Analysis of177Lu-DOTA-octreotate therapy-induced DNA damage in peripheral blood lymphocytes of patients with neuroendocrine tumors

Abstract

Ionizing radiation-induced DNA double-strand breaks (DSBs) can lead to cell death, genome instability, and carcinogenesis. Immunofluorescence detection of phosphorylated histone variant H2AX (γ?H2AX) is a reliable and sensitive technique to monitor external-beam ionizing radiation-induced DSBs in peripheral blood lymphocytes (PBLs). Here, we investigated whether γ-H2AX could be used as an in vivo marker to assess normal-tissue toxicity after extended internal irradiation with 177Lu-DOTA-octreotate (LuTate) peptide receptor radionuclide therapy (PRRT) of neuroendocrine tumors. Methods: We analyzed the kinetics of γ-H2AX foci in PBLs of 11 patients undergoing PRRT. The number of γ-H2AX foci was determined before and up to 72 h after treatment.
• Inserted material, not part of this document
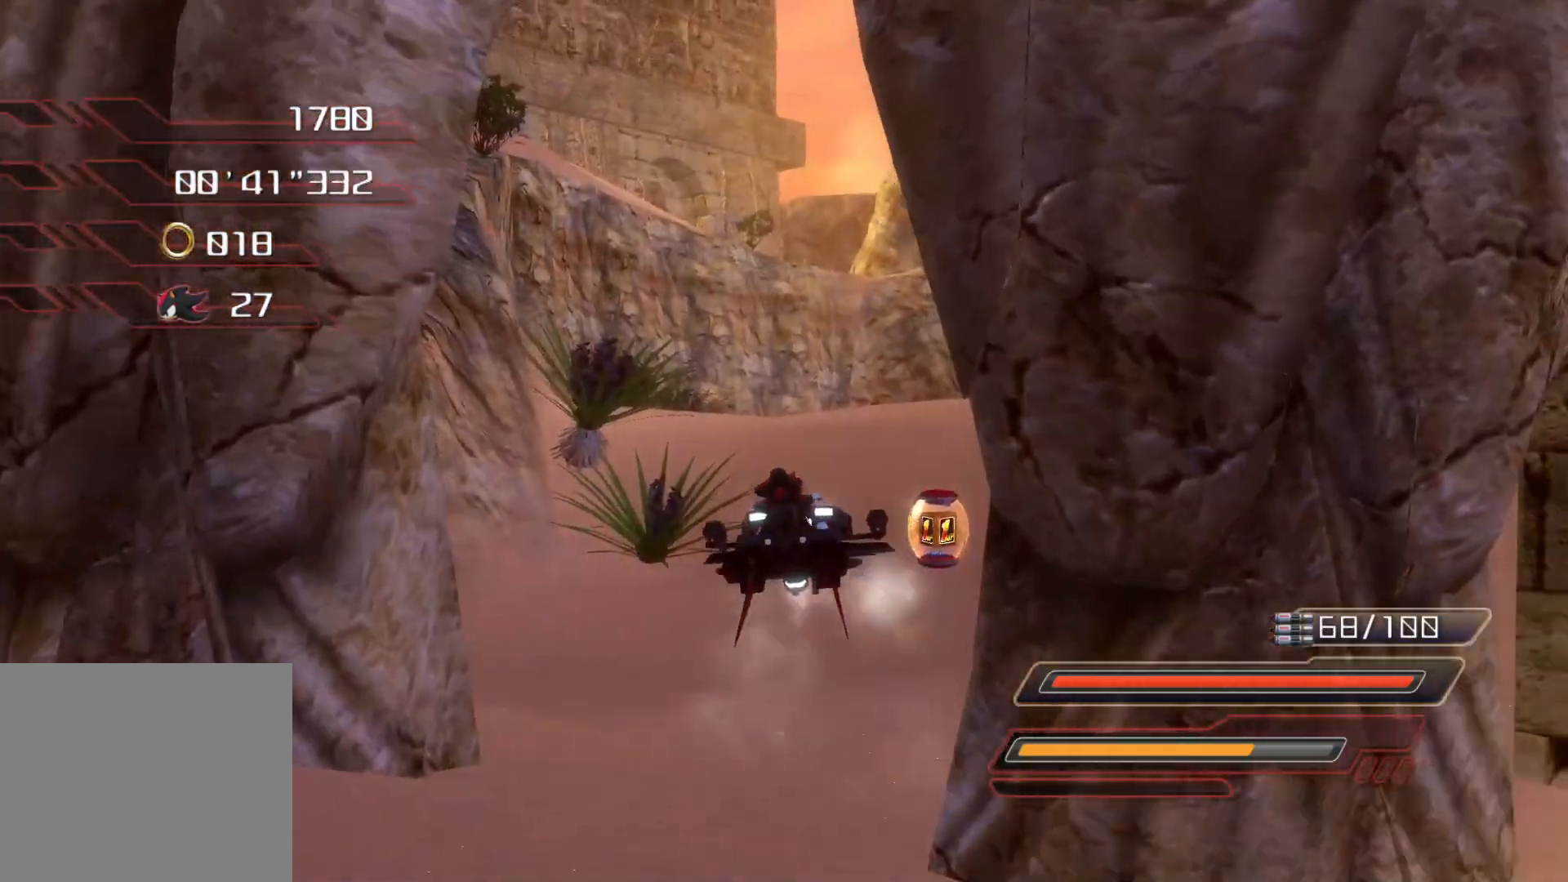
{"buttons": [], "left_stick": "right", "right_stick": "center", "events": [[33, "left_stick", "right"]]}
These values were compared with the estimated absorbed dose to blood, spleen, bone marrow, and tumor and with subsequent PBL reduction. Results: The decrease in 177Lu activity in blood with time followed a biexponential kinetic pattern, with approximately 90% of circulating activity in blood cleared within 2 h. Absorbed dose to blood, but not to spleen or bone marrow, correlated with the administered 177Lu activity. PRRT increased γ-H2AX foci in lymphocytes in all patients, relative to pretherapy values. The response varied significantly between patients, but the average number of foci indicated a general trend toward an increase at 0.5-4 h with a subsequent decrease by 24-72 h after treatment. The peak number of foci correlated with the absorbed dose to tumor and bone marrow and the extent of PBL reduction. Conclusion: γ-H2AX can be exploited in the LuTate PRRT as a biomarker of PBL cytotoxicity. Long-term follow-up studies investigating whether elevated residual γ-H2AX values are associated with acute myelotoxicity and secondary blood malignancy may be worthwhile.